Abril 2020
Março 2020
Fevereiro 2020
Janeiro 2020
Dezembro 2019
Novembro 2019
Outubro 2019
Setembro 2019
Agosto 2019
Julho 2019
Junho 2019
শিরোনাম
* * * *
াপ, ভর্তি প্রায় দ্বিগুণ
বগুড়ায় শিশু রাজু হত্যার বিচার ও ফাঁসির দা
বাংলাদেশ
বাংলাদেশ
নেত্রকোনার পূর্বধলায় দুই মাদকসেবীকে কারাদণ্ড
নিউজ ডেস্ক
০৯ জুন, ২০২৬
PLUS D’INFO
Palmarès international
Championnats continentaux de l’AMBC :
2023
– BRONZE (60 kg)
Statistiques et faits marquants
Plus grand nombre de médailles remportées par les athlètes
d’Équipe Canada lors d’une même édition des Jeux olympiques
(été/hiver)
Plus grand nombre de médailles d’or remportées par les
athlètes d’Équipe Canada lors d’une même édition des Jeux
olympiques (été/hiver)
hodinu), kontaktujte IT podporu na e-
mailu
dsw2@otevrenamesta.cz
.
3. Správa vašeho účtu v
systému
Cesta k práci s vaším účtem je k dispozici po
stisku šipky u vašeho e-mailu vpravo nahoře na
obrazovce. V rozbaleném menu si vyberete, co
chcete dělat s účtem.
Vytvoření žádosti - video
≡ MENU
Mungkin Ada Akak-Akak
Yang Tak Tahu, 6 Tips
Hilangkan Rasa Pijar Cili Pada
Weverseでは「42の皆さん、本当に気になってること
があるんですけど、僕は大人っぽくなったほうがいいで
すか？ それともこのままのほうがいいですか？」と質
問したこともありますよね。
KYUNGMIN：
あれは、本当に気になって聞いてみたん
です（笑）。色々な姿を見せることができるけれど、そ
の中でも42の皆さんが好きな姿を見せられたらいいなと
□ □ □
### EXERCISE DETAILS
Some lines in the data above hold the string "lors". Find and copy each of them.

### EXERCISE SOLUTION
d’Équipe Canada lors d’une même édition des Jeux olympiques
athlètes d’Équipe Canada lors d’une même édition des Jeux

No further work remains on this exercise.